(Stored data entries)
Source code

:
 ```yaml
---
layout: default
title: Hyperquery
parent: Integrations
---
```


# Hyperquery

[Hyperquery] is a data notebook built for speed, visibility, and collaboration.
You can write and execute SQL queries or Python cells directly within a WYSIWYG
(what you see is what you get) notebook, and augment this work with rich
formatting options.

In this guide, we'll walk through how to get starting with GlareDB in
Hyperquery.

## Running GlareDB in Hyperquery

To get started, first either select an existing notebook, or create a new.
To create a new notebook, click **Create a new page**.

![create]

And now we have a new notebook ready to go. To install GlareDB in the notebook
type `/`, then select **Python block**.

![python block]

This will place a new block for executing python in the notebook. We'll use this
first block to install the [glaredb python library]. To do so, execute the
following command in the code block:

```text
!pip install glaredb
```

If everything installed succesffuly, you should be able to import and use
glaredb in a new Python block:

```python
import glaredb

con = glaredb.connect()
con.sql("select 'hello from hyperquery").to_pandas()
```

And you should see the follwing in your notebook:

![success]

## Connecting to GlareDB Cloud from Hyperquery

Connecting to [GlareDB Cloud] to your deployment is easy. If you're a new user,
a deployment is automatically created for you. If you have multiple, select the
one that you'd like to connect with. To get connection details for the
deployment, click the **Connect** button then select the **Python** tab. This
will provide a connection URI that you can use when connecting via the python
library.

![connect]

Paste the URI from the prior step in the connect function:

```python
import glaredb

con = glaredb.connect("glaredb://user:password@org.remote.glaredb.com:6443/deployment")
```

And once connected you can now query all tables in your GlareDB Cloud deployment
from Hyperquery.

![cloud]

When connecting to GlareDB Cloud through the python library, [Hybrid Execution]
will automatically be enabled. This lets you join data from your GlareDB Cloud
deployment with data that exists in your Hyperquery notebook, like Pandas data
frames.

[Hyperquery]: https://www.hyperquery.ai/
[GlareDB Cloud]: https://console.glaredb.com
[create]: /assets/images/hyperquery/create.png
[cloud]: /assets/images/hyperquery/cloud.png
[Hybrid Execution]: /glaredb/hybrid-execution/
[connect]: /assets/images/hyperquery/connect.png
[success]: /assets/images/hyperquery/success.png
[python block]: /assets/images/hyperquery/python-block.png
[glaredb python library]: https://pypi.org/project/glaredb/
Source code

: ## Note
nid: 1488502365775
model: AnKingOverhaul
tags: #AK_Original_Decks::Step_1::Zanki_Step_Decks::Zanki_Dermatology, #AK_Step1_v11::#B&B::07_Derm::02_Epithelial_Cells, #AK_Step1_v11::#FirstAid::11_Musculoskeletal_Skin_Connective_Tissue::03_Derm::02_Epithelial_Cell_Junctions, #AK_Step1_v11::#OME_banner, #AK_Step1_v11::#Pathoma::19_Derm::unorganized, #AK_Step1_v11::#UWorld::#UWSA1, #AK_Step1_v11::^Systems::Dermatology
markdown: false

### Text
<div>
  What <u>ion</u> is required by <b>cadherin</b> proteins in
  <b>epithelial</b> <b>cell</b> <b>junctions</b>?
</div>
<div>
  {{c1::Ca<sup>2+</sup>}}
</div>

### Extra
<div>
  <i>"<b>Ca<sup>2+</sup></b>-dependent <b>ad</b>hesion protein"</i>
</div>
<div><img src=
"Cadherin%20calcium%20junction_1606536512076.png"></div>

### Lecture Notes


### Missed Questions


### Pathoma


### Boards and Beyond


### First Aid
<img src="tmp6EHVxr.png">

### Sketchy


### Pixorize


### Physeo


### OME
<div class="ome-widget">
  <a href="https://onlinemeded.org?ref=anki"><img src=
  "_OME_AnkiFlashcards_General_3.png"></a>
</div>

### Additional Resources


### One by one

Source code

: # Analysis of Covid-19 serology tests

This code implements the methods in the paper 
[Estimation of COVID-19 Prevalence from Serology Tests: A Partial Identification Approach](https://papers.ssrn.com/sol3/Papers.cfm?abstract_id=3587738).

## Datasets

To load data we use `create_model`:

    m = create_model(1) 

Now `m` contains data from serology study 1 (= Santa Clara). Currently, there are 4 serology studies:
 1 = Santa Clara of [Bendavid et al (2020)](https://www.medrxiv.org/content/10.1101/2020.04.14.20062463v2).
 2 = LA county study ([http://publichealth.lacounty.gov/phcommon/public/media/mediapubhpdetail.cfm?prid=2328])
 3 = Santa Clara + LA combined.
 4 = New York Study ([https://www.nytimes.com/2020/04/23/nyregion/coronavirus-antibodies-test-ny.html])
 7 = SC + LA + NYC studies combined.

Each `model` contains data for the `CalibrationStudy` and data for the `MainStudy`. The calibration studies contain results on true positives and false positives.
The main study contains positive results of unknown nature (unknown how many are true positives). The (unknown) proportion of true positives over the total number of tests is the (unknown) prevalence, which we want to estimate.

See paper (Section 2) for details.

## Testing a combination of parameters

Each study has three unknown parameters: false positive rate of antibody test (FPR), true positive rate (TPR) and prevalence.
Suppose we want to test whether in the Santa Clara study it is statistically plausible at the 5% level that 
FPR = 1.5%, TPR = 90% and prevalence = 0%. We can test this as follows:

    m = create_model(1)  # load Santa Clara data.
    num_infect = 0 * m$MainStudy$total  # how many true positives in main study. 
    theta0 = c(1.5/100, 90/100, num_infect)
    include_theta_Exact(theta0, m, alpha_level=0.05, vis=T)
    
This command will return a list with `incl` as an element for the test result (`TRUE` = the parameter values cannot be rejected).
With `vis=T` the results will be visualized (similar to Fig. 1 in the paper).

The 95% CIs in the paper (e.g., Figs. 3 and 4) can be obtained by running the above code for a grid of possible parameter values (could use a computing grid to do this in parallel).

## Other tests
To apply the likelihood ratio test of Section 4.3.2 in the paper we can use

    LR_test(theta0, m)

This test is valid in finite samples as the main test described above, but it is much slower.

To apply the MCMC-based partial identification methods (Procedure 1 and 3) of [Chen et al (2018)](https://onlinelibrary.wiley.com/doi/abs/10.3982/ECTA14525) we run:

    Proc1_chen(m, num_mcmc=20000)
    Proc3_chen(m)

**TASK TO CARRY OUT**:
Transcribe the records from their first line. Stop after the line with "And once connected", including it.

**TASK RESULT**:
Source code

:
 ```yaml
---
layout: default
title: Hyperquery
parent: Integrations
---
```


# Hyperquery

[Hyperquery] is a data notebook built for speed, visibility, and collaboration.
You can write and execute SQL queries or Python cells directly within a WYSIWYG
(what you see is what you get) notebook, and augment this work with rich
formatting options.

In this guide, we'll walk through how to get starting with GlareDB in
Hyperquery.

## Running GlareDB in Hyperquery

To get started, first either select an existing notebook, or create a new.
To create a new notebook, click **Create a new page**.

![create]

And now we have a new notebook ready to go. To install GlareDB in the notebook
type `/`, then select **Python block**.

![python block]

This will place a new block for executing python in the notebook. We'll use this
first block to install the [glaredb python library]. To do so, execute the
following command in the code block:

```text
!pip install glaredb
```

If everything installed succesffuly, you should be able to import and use
glaredb in a new Python block:

```python
import glaredb

con = glaredb.connect()
con.sql("select 'hello from hyperquery").to_pandas()
```

And you should see the follwing in your notebook:

![success]

## Connecting to GlareDB Cloud from Hyperquery

Connecting to [GlareDB Cloud] to your deployment is easy. If you're a new user,
a deployment is automatically created for you. If you have multiple, select the
one that you'd like to connect with. To get connection details for the
deployment, click the **Connect** button then select the **Python** tab. This
will provide a connection URI that you can use when connecting via the python
library.

![connect]

Paste the URI from the prior step in the connect function:

```python
import glaredb

con = glaredb.connect("glaredb://user:password@org.remote.glaredb.com:6443/deployment")
```

And once connected you can now query all tables in your GlareDB Cloud deployment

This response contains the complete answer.